Anonymous Oct 29, 2010
  The translation is seamless and message sublime. A wonderful introduction to Hindu philosophy, and the concepts of karma yoga, and other paths to enlightenment.
Anonymous Feb 10, 2010
  I purchased a number of copies to distribute to my 20-something children and relatives for Xmas with the gentle suggestion that at some point in your life you must read this (including Huxley's introduction). I do not exaggerate when I say I first read this in college 40 years ago and I've never been the same since.
Anil Bakshi Milford Oh US May 24, 2008
  The introduction by Aldous Huxley is a very fine preamble to understand a few terms of nature, cosmos in Indian context that have no equivalent in English, hence these have been used as it is. Here this preamble is very valuable to get a feel of the philosophy in its best context.

The Swami and Christopher Isherwood have chosen rhyme and blank verse to share exactly what is the purport. There are no lofty sermons, no exalted, long winded interpretations. These have been left for the reader to delve deep.
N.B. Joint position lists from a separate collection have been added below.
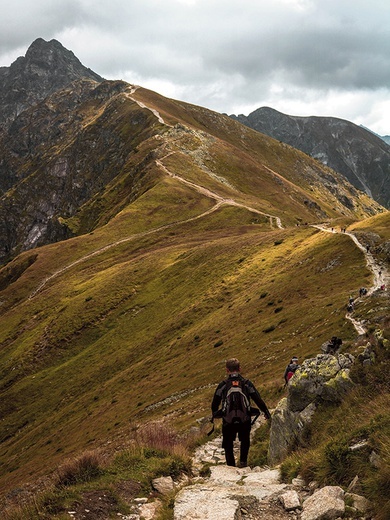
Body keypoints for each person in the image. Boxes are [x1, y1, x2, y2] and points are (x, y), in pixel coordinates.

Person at [211, 358, 271, 468]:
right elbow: (258, 399)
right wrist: (266, 412)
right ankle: (243, 463)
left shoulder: (223, 385)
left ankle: (230, 466)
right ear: (239, 369)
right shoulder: (246, 384)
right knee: (245, 440)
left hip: (228, 420)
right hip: (245, 419)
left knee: (228, 443)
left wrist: (216, 414)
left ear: (227, 370)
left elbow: (214, 403)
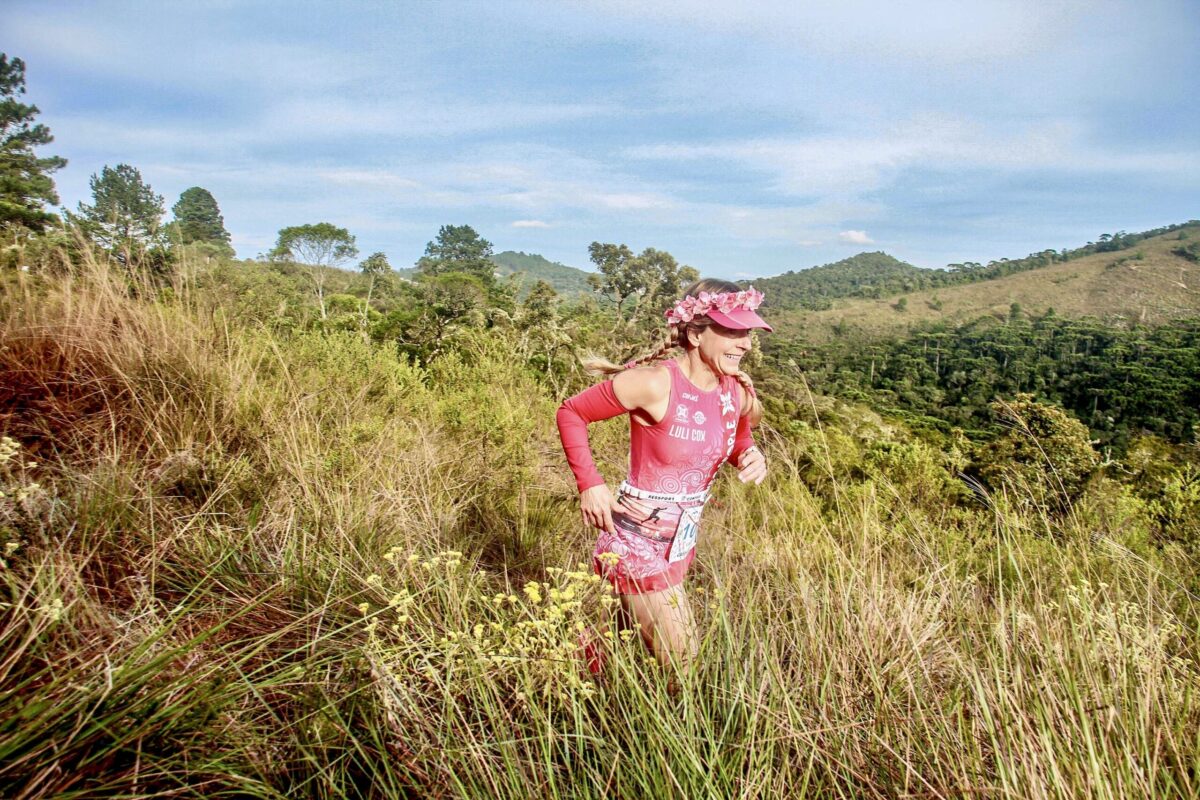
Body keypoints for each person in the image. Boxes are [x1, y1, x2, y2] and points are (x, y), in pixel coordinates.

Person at [555, 278, 771, 674]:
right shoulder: (656, 383)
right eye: (733, 332)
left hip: (680, 544)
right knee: (684, 663)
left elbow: (738, 434)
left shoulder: (735, 392)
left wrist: (748, 454)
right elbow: (572, 412)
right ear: (695, 334)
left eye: (748, 334)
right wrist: (590, 484)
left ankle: (566, 694)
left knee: (606, 645)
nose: (745, 344)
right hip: (635, 542)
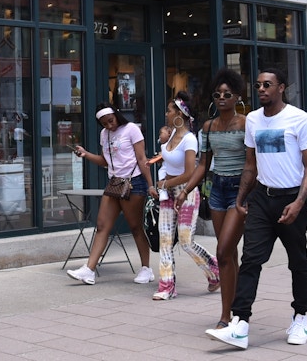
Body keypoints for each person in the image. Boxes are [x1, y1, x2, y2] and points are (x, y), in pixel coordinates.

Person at [206, 68, 307, 350]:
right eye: (258, 85)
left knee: (298, 261)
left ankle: (300, 316)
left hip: (291, 199)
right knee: (251, 260)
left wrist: (299, 201)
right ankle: (240, 323)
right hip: (261, 200)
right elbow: (250, 165)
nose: (262, 89)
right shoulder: (254, 120)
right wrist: (241, 199)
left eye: (268, 85)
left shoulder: (299, 118)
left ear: (281, 87)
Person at [177, 68, 246, 329]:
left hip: (240, 190)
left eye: (227, 94)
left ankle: (227, 315)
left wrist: (248, 194)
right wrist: (185, 191)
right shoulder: (207, 127)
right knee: (228, 253)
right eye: (217, 94)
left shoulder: (246, 124)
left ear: (237, 97)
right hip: (217, 189)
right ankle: (233, 308)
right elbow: (203, 165)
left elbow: (253, 162)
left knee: (223, 250)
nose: (222, 98)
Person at [68, 105, 157, 285]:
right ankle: (89, 270)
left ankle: (146, 269)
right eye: (104, 123)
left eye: (111, 121)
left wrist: (150, 185)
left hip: (134, 182)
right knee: (101, 226)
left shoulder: (131, 129)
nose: (109, 126)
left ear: (116, 115)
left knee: (135, 227)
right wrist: (86, 154)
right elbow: (105, 161)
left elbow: (142, 159)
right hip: (114, 183)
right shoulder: (104, 134)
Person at [152, 92, 220, 300]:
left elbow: (191, 173)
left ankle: (213, 268)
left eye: (170, 110)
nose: (166, 113)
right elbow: (167, 161)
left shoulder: (189, 139)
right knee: (164, 239)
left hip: (187, 192)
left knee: (185, 240)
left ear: (180, 114)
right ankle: (167, 285)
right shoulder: (170, 135)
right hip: (167, 193)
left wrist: (167, 183)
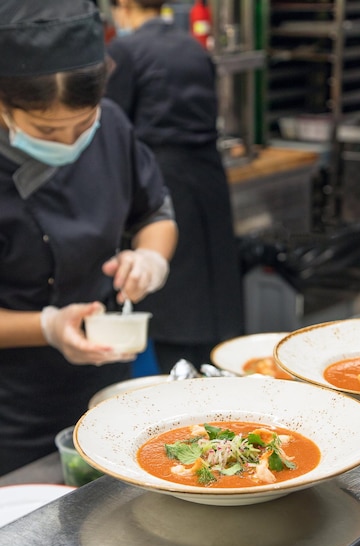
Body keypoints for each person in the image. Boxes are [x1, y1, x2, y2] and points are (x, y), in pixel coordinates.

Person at [0, 0, 178, 475]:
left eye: (82, 124)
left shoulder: (112, 126)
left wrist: (149, 258)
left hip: (105, 388)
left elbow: (155, 210)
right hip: (11, 411)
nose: (67, 142)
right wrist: (46, 326)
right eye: (45, 129)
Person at [105, 0, 244, 373]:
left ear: (127, 5)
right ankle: (215, 369)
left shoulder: (124, 50)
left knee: (176, 292)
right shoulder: (190, 45)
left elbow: (111, 125)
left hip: (163, 178)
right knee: (215, 286)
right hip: (209, 177)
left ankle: (179, 375)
Very exact, focused, extremely relevant translation in simple English for a house holder, family persons, young and uninitiated. The aim of the translators has been to share the Song of God as it is. They have not interposed themselves between the message and the reader.

In few pages, that can be carried in a pocket, hats off to Swami Prabhavananda and Christopher Isherwood for this work done decades ago. They have kept it simple, readable, direct. It makes an immensely intense reading, takes minimum effort in reaching our thought process and daily transactions.

A must read for all, the book speaks of a universal theme of duty, right, wrong, and can be read by all.